Павлов тяжело вздохнул, устало проведя ладонью по лицу.
– Что ж… спасибо за вашу работу, Василий Аркадьевич.
– Рад бы сказать, что это было мне в радость, – усмехнулся эксперт, но в его голосе не было ничего, кроме усталости.
Он посмотрел на простыню, под которой скрывалось тело, задержался на её гладкой, натянутой поверхности. Затем кивнул, протянул руку к столу и взял свой блокнот.
– Я подготовлю официальный отчёт, – добавил он, – но боюсь, он вам не даст ничего нового.
Мезенцев поднялся с места и застегнул верхнюю пуговицу пальто.
– Иногда важны не только факты, но и их отсутствие, – тихо сказал он.
Громов усмехнулся и проводил их взглядом.
– Тогда у вас будет очень много материала.
Павлов кивнул ему на прощание, но не сказал ничего.
Когда они вышли в коридор, воздух показался им свежим, несмотря на то, что он всё ещё был пропитан сыростью и формалином.
Мезенцев глубоко вдохнул.
– Ну что, Сергей?
Павлов, шагая рядом, сунул руки в карманы.
– Нужно выйти на воздух.
Когда они вышли из морга, город уже погрузился в ночь.
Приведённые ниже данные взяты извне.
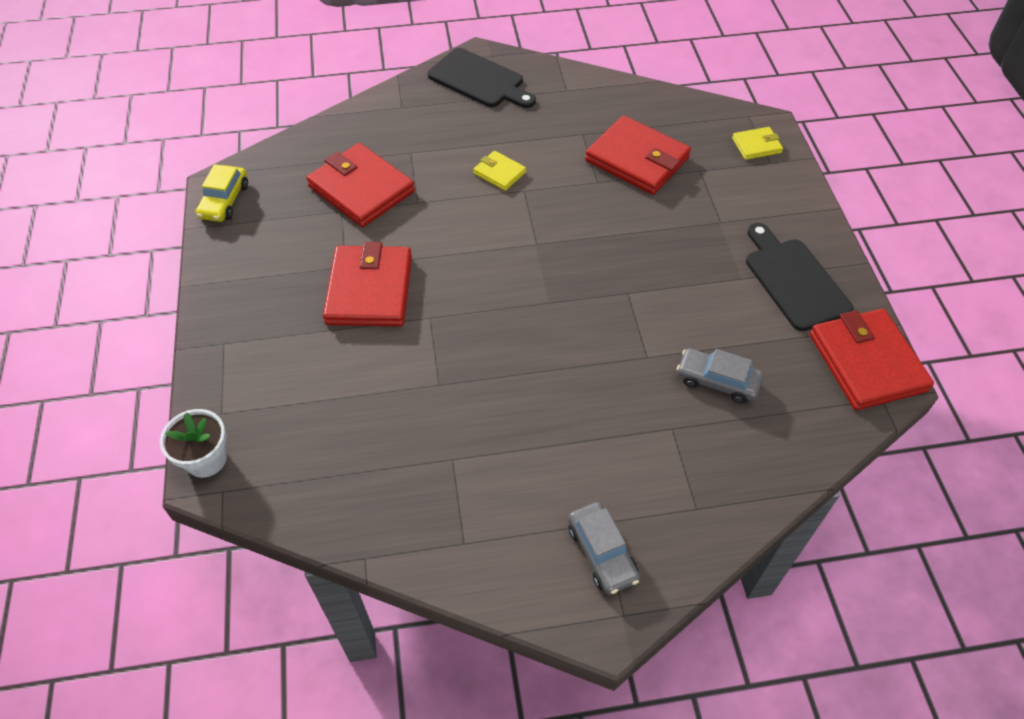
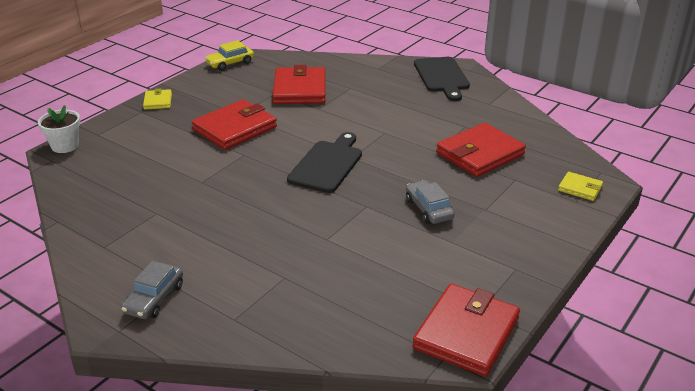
camera: 45 degrees right, 20 degrees down
(499, 173) = (384, 118): yellow wallet -> yellow wallet (158, 101)
(637, 159) = (480, 154): red wallet -> red wallet turned 60 degrees clockwise
(717, 381) = (348, 275): grey car -> grey car (428, 209)
(794, 280) = (487, 263): black cutting board -> black cutting board (327, 164)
Петербург жил своей жизнью: по мостовым стучали копыта, извозчики бранились с прохожими, пьяные выкрики разносились по тёмным переулкам, отражаясь от стен старых домов. Сквозь запотевшие окна трактиров пробивался тусклый свет, и доносился хриплый голос певца, выводящего нестройную мелодию. Где-то хлопнула дверь, послышался женский смех, затем глухой звук падения, вскрик – и снова тишина, будто ничего и не было.
Мезенцев поднял воротник и плотнее натянул перчатки. Январский ветер резал лицо, цеплялся за одежду, словно пытался пробраться под неё. Он не любил этот час, когда Петербург становился другим – не тем, что днём, где среди снега и льда ещё теплилась жизнь. Ночью город был похож на хищника, притаившегося в темноте, и улицы его становились лабиринтом, полным теней, куда лучше не заходить без необходимости.
Павлов молча закурил, прикрывая ладонью спичку от ветра. Огонёк дрогнул, вспыхнул, осветил его усталое лицо. Дым повис в воздухе, медленно рассеиваясь.
– Коль, мне всё это не нравится, – наконец сказал он, пряча лицо в воротнике.
Мезенцев покосился на него.
– Думаю, мы должны выяснить, что связывает всех этих девушек.
– Ты считаешь, они не случайные жертвы?
– Я уверен в этом.
Павлов сплюнул на мостовую.
– Хорошо. С чего начнём?
Мезенцев сжал в кармане холодный металл крестика.
– С прошлого.
Они молча пошли по узкому переулку, где скрипел снег под сапогами, где в стенах старых домов пряталась сырость, а из подворотен тянуло мочой и дешёвым алкоголем. Петербург в этом месте казался безликим, чужим, дышащим чем-то затаённым и недобрым.
Внезапно за их спинами раздался странный звук – едва слышный, похожий на короткий вдох или шорох ткани.
Они замерли.
Павлов инстинктивно потянулся к кобуре, а Мезенцев медленно развернулся.
Позади никого не было.
Переулок оставался пустым – узкий проход между домами, где слабо горел фонарь, а в его свете кружил редкий снег. Стена старого здания уходила в тьму, испещрённая трещинами, словно рассечённая временем.
Тишина.
Павлов хмыкнул.
– Нервы, чёрт побери.
Но Мезенцев не ответил. Он внимательно смотрел в темноту.
Фонарь едва заметно дрожал, его пламя колыхалось, будто воздух вокруг него стал гуще.
Или будто кто-то только что прошёл мимо.
Он сделал шаг вперёд, вглядываясь в тени.
Ветер прошёлся по переулку, закружив снег у его ног.
– Николай? – Павлов посмотрел на него с тревогой.
Мезенцев помедлил, но затем покачал головой.
– Показалось.
Они продолжили путь, но в душе детектива осталось ощущение, будто за ними кто-то следил.
Они свернули на Большую Морскую. В этот час улица почти опустела: лишь редкие прохожие торопились домой, кутаясь в воротники, изредка поглядывая по сторонам, словно опасались, что за ними кто-то следит. Петербург жил по своим законам. В богатых особняках ночь проходила при свете свечей и керосиновых ламп, под звуки роялей и негромкие беседы за столами, уставленными графинами с вином. В домах попроще за столами сидели семьями, собираясь у печи, где потрескивали дрова, а слабый огонь лампы едва освещал потрёпанную скатерть.